I have met Ethan Rafal,
which is something I have wanted to do for a while.
I heard about his forays into Uganda and Darfur, saw one of his photo exhibits, and even saw him speak at a Save Darfur Coalition event earlier on,
but I never actually met him.

What did I expect? A reed shaken with the wind?

I didn't have any concrete expectations of meeting him except maybe to hear some part of his story that would further affect my own.

I didn't have any plans to follow up a mutual introduction - I knew I wanted to meet him as if only good could come of it (and if I did not, to wonder forever what might've come from it). I wanted to meet him the way that two similarly shaded puzzle pieces with corresponding structure look like they should fit regardless of whatever picture that the puzzle might be supposed to look like.

The thing at that time is not to finish the puzzle but to just put those two pieces together.
I just wanted to meet him.


I'm very grateful for a remarkable turn of events and to Nelson Pavlosky for introducing us. This makes me think I may have been expecting something which I did not admit to myself, but which I nonetheless found.

As if connecting these two pieces might also connect their two halves of the puzzle.

I think,
he helps me believe that my stories are real
and that I didn't just dream them up like I thought I did with Readin' on a Dream. It was so good, but nobody else had heard of it.
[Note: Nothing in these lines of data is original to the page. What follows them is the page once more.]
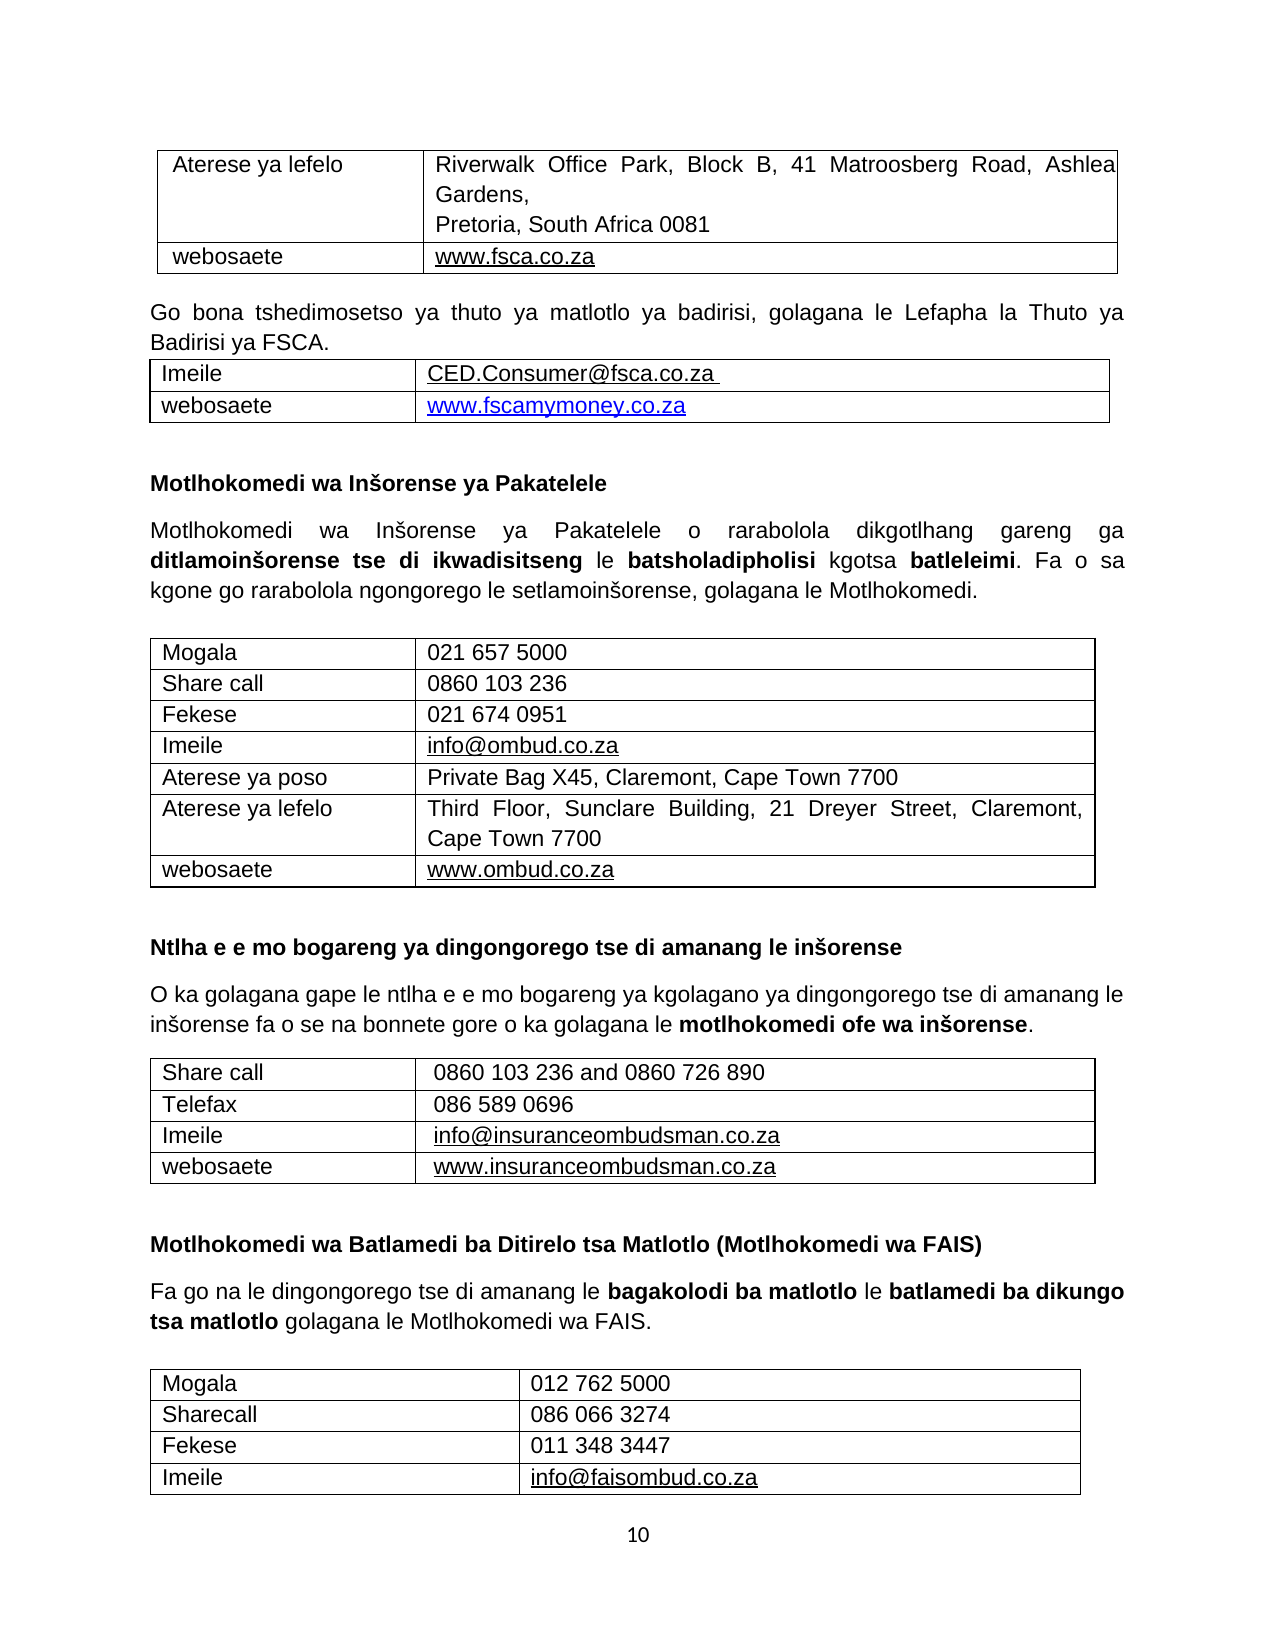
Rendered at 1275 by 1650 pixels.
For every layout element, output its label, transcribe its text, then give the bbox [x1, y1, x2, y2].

table_cell Fekese [151, 701, 415, 731]
table_cell Sharecall [151, 1401, 519, 1431]
table_cell www.insuranceombudsman.co.za [416, 1153, 1094, 1183]
text Motlhokomedi wa Batlamedi ba Ditirelo tsa Matlotlo (Motlhokomedi wa FAIS) [150, 1231, 1125, 1258]
text Go bona tshedimosetso ya thuto ya matlotlo ya badirisi, golagana le Lefapha la Thuto ya Badirisi ya FSCA. [150, 299, 1125, 356]
table_cell webosaete [151, 392, 415, 422]
table_header 021 657 5000 [416, 639, 1094, 669]
table_cell www.fsca.co.za [424, 243, 1117, 273]
table_header Imeile [151, 360, 415, 391]
table_cell www.ombud.co.za [416, 856, 1094, 886]
table_cell Imeile [151, 732, 415, 762]
table_cell Imeile [151, 1464, 519, 1494]
table_cell www.fscamymoney.co.za [416, 392, 1109, 422]
table_cell 0860 103 236 [416, 670, 1094, 700]
table_cell 021 674 0951 [416, 701, 1094, 731]
table_header Share call [151, 1059, 415, 1089]
table_cell Aterese ya poso [151, 764, 415, 794]
text Motlhokomedi wa Inšorense ya Pakatelele o rarabolola dikgotlhang gareng ga ditlamoinšorense tse di ikwadisitseng le batsholadipholisi kgotsa batleleimi. Fa o sa kgone go rarabolola ngongorego le setlamoinšorense, golagana le Motlhokomedi. [150, 517, 1125, 603]
table_header Mogala [151, 1370, 519, 1400]
table_cell info@insuranceombudsman.co.za [416, 1122, 1094, 1152]
table_cell 086 066 3274 [520, 1401, 1080, 1431]
table_cell Telefax [151, 1091, 415, 1121]
table_cell Private Bag X45, Claremont, Cape Town 7700 [416, 764, 1094, 794]
table_cell Imeile [151, 1122, 415, 1152]
table_cell Aterese ya lefelo [151, 795, 415, 855]
text Ntlha e e mo bogareng ya dingongorego tse di amanang le inšorense [150, 934, 1125, 961]
table_header 012 762 5000 [520, 1370, 1080, 1400]
table_header 0860 103 236 and 0860 726 890 [416, 1059, 1094, 1089]
text Motlhokomedi wa Inšorense ya Pakatelele [150, 470, 1125, 496]
table_cell Riverwalk Office Park, Block B, 41 Matroosberg Road, Ashlea Gardens, Pretoria, South Africa 0081 [424, 151, 1117, 242]
table_cell webosaete [158, 243, 423, 273]
table_cell Share call [151, 670, 415, 700]
text O ka golagana gape le ntlha e e mo bogareng ya kgolagano ya dingongorego tse di amanang le inšorense fa o se na bonnete gore o ka golagana le motlhokomedi ofe wa inšorense. [150, 981, 1125, 1038]
table_cell info@ombud.co.za [416, 732, 1094, 762]
table_cell webosaete [151, 1153, 415, 1183]
table_cell 086 589 0696 [416, 1091, 1094, 1121]
table_header Mogala [151, 639, 415, 669]
table_cell Third Floor, Sunclare Building, 21 Dreyer Street, Claremont, Cape Town 7700 [416, 795, 1094, 855]
text Fa go na le dingongorego tse di amanang le bagakolodi ba matlotlo le batlamedi ba dikungo tsa matlotlo golagana le Motlhokomedi wa FAIS. [150, 1278, 1125, 1335]
table_header CED.Consumer@fsca.co.za [416, 360, 1109, 391]
table_cell 011 348 3447 [520, 1432, 1080, 1462]
table_cell info@faisombud.co.za [520, 1464, 1080, 1494]
table_cell webosaete [151, 856, 415, 886]
table_cell Fekese [151, 1432, 519, 1462]
table_cell Aterese ya lefelo [158, 151, 423, 242]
I began to wonder if I'd just invented the memory I thought I had.

It's disorienting when the things which seem like they should be so influential
seem the most likely to be all in your imagination.

I was thinking about what I would say, if I ever get to exchange and compare stories with him, and I feel like a hypocrite for feeling as if speaking with him somehow enables me to act on these stories, and for feeling as though somehow I am more encouraged to do this than I was alone. And by 'alone' I mean,

[now see,
if I could tell you exactly what I mean,
then I think I wouldn't be playing this warping mental game of 'Doctor, Doctor!']


because although I went with a family,
we returned separated
we each returned by ourselves to our former lives.
And, you can never really go back to a former life.

I feel like a hypocrite because I am so glad that he understands

(what does he understand? Again, if I could tell you...)

he understands, he must - he said some things that I don't think he would say otherwise.

I think he understands the conflicting frustrations and longings that eat at me,
This concept does strange things to my sense of gratitude -
as if I believed that no one else can actually listen to me when I tell the stories I carry - as if I believed that that's what I need, what they need in order to not shrivel up like a raisin.
But, I don't know whether that's a true representation, or just my mental explanation to myself.
Maybe that's just how I THINK I should feel.
And the mental knots twist again.


And I am sorry,
I am really sorry because my stories are not nearly as intense as his, and while I am encouraged that he understands me,
I wonder who understands him. Maybe there are things that I must still fit in their place, and when I have done this, I will have solved the riddle of the thing that coils inside me. Is it a parasite? A larvae? Will it consume me? Must I feed it?

Have I really felt so isolated? Have I really felt so trapped for so long?
It is difficult to say
You may not realize your traps until you come up against the bars.


I do not know the name of that which eats me


I think I am afraid that I will commit myself to a love that cannot be realized and will never recognize what I try to give to it.